It was at this point that I began planning to end it all.  There was a row of huge trees along the road on my way home.  It would be so easy to forget to buckle my seat belt.  To pick up speed down the straight away, up the rise and veer into that first massive tree.  And that would be then end.  All the pain, the confusion, the brokenness, would be over.  And I could end that most painful relationship and all the hurtful words and sad scenes.  And that, by the grace of God, is when I realised that I was really in trouble.

When one listens to advocates for those suffering from mental illness, they will always say again and again, ‘Get help!’  That’s what I did.  Mercifully, in my city, there was a counselling centre staffed not by amateur mission administrators, but by psychologists and psychiatrists.  They were able to get me in almost immediately, and I began a five year process of unpacking what was happening and why.  The first step was a medical one, which was to treat the illness of depression with medication.  But it took several tries to find the medication that worked for me.  I have been on this particular medication for 8 years, and I understand that I will be on it the rest of my life.  But the heavy clouds of depression have long ago lifted and I have felt as normal as I ever feel for the longest stretch in my life.  For this I am very grateful.

Challenging as the medical aspect was, the counselling part is still a work in progress.  I can only say that my understanding of myself has been transformed.  I have learned not to be in denial about who I am or what I struggle with.

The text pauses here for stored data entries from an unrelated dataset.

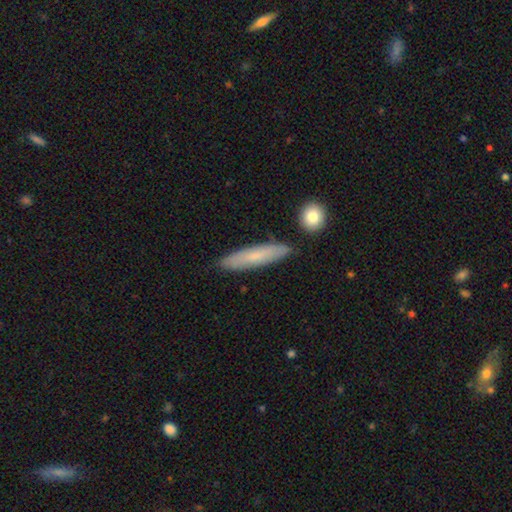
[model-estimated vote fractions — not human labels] Smooth or featured?
  - smooth: 66% *
  - featured or disk: 28%
  - star or artifact: 6%
How rounded?
  - cigar-shaped: 84% *
  - in between: 14%
  - round: 2%
Merging?
  - none: 84% *
  - minor disturbance: 11%
  - merger: 3%
  - major disturbance: 2%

I better understand my past and how I responded to people who hurt me.  I also saw clearly for the first time the dynamics that characterised my marriage and what I contributed to our mutual dysfunction.  And I attempted to take responsibility for what I could change.  All of this has taken years of work - my own reading and reflection and praying, meeting with a counsellor.   And though I am no longer seeing a counsellor, the process of understanding, responding, repenting, and changing continues.  During this time I ended my marriage, putting a stop to the most painful thing I have ever experienced.  This, of course, was incredibly scandalous in the circles where we had served.  And as is so often the case, sadly the stories circulating made me to be the bad guy, though not a single one of these people (who are all ‘strong Christians’ and had previously been friends) has bothered to talk to me in person about it and find out if any of what they had heard was true.  But that is water down the river.

The reason I mention this is not to fight old fights in public or to try to justify myself at another’s expense.  Rather it is to say that depression is very complicated and one of the must human of all diseases. Its causes can be a messy complex of circumstances or a chemical issue out of the blue.  It affects everything - what we see, what we hear, how we cope, what we do, what we think, what we choose.  It’s like a heavy bag tied to even the strongest swimmer.  No matter how hard I stroke and pull and kick, I just keep sinking down, down, down.  Unless I get help, I will drown.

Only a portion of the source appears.